Cultural directives, like the Nike motto, “Just Do It,” and Elvis’ famous lyrics, “a little less conversation…a little more action,” suggest that we sometimes talk about matters so much that it keeps us from experiencing life. But a better life involves balance between action and reflection. Jesuit spirituality promotes the action-reflection model in service learning. In other words, when we engage in the world, it is good to reflect upon it with others to discuss what we did, saw, heard, experienced, etc., so that we can go out again to serve with deeper awareness and, hopefully, make a greater impact. By sharing stories through conversation, we gain increased insight from others; through prayerful discernment we become open to God’s spirit and other good spirits working through us, with us, in and around us. By conversation, then, we experience conversion to a better understanding of our surroundings and our society. And that will steer us to a deeper truth.

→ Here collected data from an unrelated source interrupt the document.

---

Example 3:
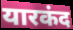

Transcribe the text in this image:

यारकंद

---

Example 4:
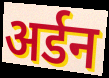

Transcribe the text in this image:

अर्डन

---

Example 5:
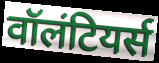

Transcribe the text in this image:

वॉलंटियर्स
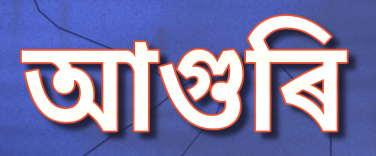
আগুৰি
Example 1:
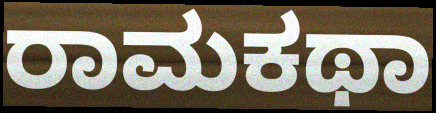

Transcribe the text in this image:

ರಾಮಕಥಾ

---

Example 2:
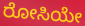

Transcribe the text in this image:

ರೋಸಿಯೇ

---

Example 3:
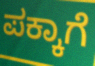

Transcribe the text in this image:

ಪಕ್ಕಾಗೆ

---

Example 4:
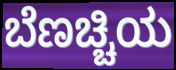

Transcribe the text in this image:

ಬೆಣಚ್ಚಿಯ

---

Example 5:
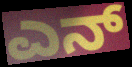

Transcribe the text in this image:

ಎನ್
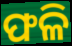
ଫଳି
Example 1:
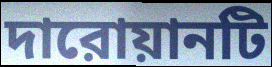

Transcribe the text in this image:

দারোয়ানটি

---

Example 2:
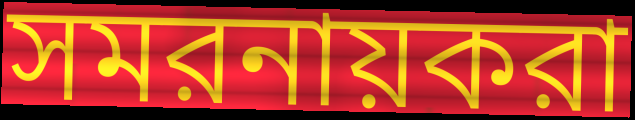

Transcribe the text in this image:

সমরনায়করা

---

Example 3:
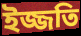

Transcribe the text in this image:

ইজ্জতি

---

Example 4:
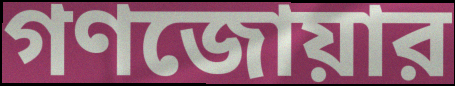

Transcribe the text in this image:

গণজোয়ার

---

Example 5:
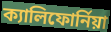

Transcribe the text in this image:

ক্যালিফোর্নিয়া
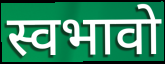
स्वभावो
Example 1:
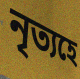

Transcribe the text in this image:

নৃত্যহে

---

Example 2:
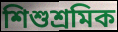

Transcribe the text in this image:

শিশুশ্ৰমিক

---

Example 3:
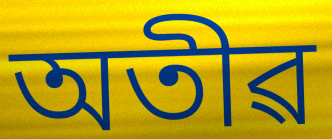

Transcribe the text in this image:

অতীৱ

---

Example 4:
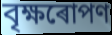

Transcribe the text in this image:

বৃক্ষৰোপণ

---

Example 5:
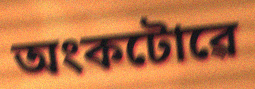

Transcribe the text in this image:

অংকটোৱে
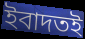
ইবাদতই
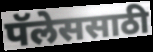
पॅलेससाठी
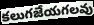
కలుగజేయగలవు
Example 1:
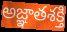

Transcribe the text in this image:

అజ్ఞాతశక్తి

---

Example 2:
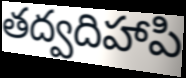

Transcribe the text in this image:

తద్వదిహాపి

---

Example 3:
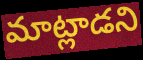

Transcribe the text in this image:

మాట్లాడని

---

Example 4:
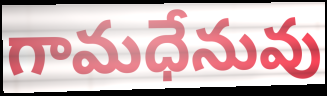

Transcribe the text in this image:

గామధేనువు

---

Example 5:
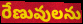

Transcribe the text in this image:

రేణువులను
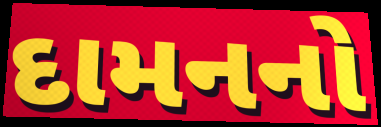
દામનનો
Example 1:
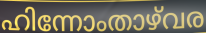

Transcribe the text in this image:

ഹിന്നോംതാഴ്‌വര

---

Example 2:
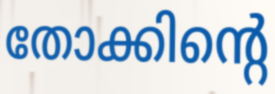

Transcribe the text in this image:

തോക്കിന്റെ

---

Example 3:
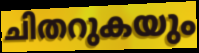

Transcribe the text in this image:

ചിതറുകയും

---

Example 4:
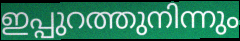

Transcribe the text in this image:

ഇപ്പുറത്തുനിന്നും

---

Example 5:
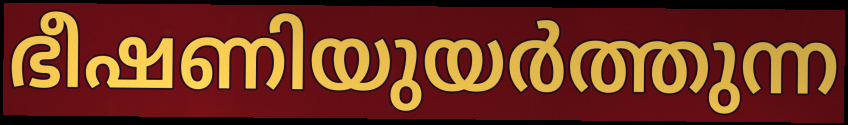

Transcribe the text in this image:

ഭീഷണിയുയർത്തുന്ന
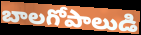
బాలగోపాలుడి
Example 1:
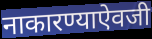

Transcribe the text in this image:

नाकारण्याऐवजी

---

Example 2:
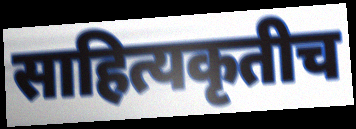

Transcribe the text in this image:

साहित्यकृतीच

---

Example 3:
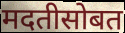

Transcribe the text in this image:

मदतीसोबत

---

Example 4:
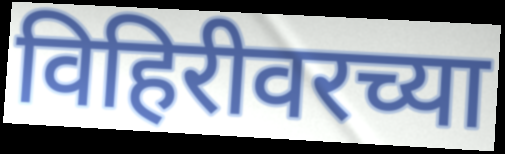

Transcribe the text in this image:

विहिरीवरच्या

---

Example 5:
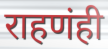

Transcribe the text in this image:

राहणंही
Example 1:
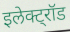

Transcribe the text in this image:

इलेक्ट्रॉड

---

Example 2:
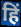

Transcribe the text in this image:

हिं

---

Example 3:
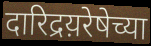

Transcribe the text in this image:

दारिद्रय़रेषेच्या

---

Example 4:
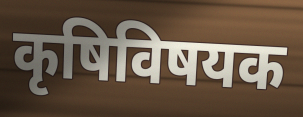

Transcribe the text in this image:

कृषिविषयक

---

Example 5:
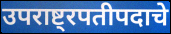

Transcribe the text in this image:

उपराष्ट्रपतीपदाचे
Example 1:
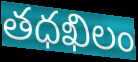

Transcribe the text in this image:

తధఖిలం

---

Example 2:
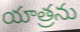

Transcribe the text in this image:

యాత్రను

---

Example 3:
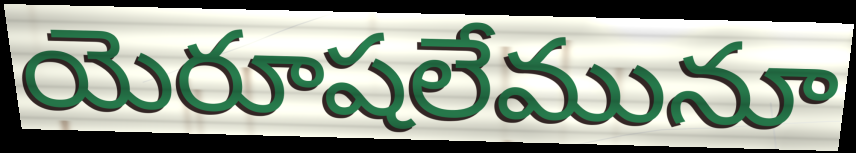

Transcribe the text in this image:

యెరూషలేమునూ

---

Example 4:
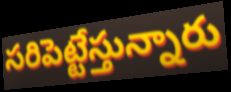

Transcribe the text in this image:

సరిపెట్టేస్తున్నారు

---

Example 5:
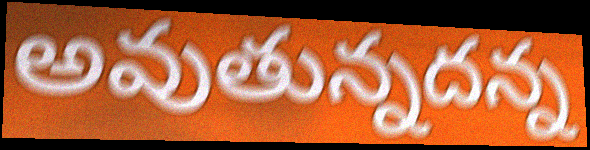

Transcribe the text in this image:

అవుతున్నదన్న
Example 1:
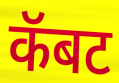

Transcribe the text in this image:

कॅबट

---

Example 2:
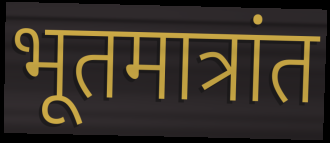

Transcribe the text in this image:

भूतमात्रांत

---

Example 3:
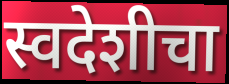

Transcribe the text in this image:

स्वदेशीचा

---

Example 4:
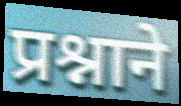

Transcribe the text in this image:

प्रश्नाने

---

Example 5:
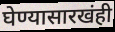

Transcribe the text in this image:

घेण्यासारखंही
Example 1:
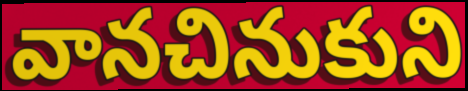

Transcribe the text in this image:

వానచినుకుని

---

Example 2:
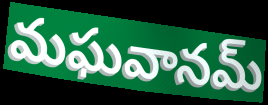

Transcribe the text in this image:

మఘవానమ్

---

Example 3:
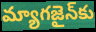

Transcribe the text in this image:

మ్యాగజైన్‌కు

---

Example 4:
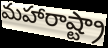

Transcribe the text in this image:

మహారాష్ట్రా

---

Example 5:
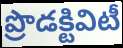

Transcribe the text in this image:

ప్రొడక్టివిటీ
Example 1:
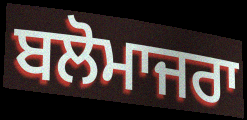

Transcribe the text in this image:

ਬਲੋਮਾਜਰਾ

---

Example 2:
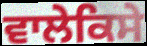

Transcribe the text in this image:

ਵਾਲੇਕਿਸੇ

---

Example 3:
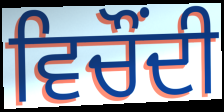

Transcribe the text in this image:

ਵਿਚੌਂਦੀ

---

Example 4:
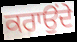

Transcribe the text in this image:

ਕਰਾਉੰਦੇ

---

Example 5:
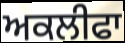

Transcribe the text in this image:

ਅਕਲੀਫਾ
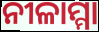
ନୀଳାମ୍ମା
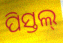
ପିସ୍ତଲ୍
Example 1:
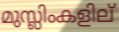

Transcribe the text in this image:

മുസ്ലിംകളില്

Next month (next year), at Rockhurst, I will participate with colleagues in some opportunities that promote conversation and conversion. One offering is a podcast that will discuss significant issues to our faith; another is a series of interactions with people who live, learn, work, and/or worship in the heart of Kansas City, especially along Troost Avenue, site of the future Alvin Brooks Center for Faith-Justice. I will be taking it to the streets to share the perspectives of those who are invested daily in urban living and who have witnessed the conversion along Troost in recent decades. I look forward to expanding my understanding through heart-of-the-city engagement with neighbors, coworkers, former strangers, future friends, and fellow sojourners. It is my hope that the conversations lead to conversion in the way I and others view things, even in the way I understand my faith as it is lived out on asphalt and concrete, in shops and service agencies, amidst other citizens who, like you and me, want a healthier, happier, holier, and more wholesome city to pass along to the next generation.

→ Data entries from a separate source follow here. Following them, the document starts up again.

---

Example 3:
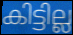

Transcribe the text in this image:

കിട്ടില്ല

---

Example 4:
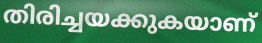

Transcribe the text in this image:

തിരിച്ചയക്കുകയാണ്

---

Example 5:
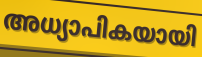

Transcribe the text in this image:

അധ്യാപികയായി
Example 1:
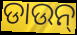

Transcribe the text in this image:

ଡାଉନ୍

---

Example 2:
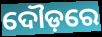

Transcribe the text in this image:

ଦୌଡ଼ରେ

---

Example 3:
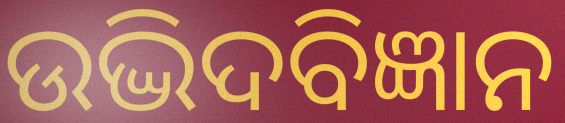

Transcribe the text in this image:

ଉଦ୍ଭିଦବିଜ୍ଞାନ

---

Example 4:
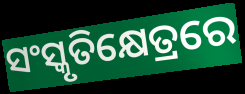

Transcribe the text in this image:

ସଂସ୍କୃତିକ୍ଷେତ୍ରରେ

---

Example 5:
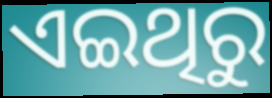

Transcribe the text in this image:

ଏଇଥିରୁ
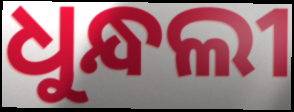
ଧୁନ୍ଧଲୀ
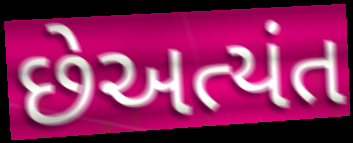
છેઅત્યંત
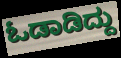
ಓಡಾಡಿದ್ದು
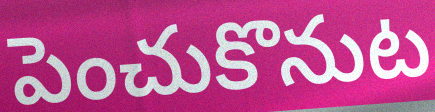
పెంచుకొనుట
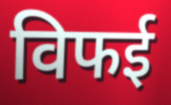
विफई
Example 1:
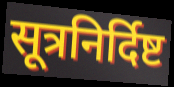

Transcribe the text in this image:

सूत्रनिर्दिष्ट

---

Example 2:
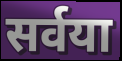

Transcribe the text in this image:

सर्वया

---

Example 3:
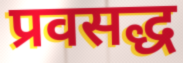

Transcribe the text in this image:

प्रवसद्ध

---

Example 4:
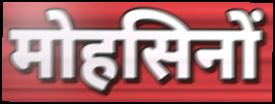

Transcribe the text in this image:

मोहसिनों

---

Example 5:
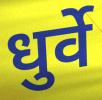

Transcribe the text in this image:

धुर्वे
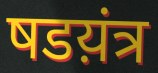
षडय़ंत्र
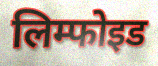
लिम्फोइड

Advent and Christmas are times for conversion through stories of mystical spirits and magical energy. Films, movies, shows, music, carols, hymns, seasonal novellas, bible passages, and holiday characters—they are all part of the story, part of the conversation, and part of our year’s end call to conversion. It is good to return to them at this time because they prompt our act of turning together to discover a deeper truth of a deeper reality found in this blessed season. Before flipping the calendar of our life to a new chapter with hope-filled resolutions for a better life in the year that awaits, we pause and pray that we are tuned in to the right voices. For religious people, that means turning to God, first, foremost, frequently, and faithfully. Prayer is how the most important conversations take place and where the real conversion occurs. While visions of sugarplums and dreams of peace on earth swirl around us like snowflakes dancing in chilled air, let’s not wander from the reason for the season, the reality of God in our midst, for it will guide every season of our lives.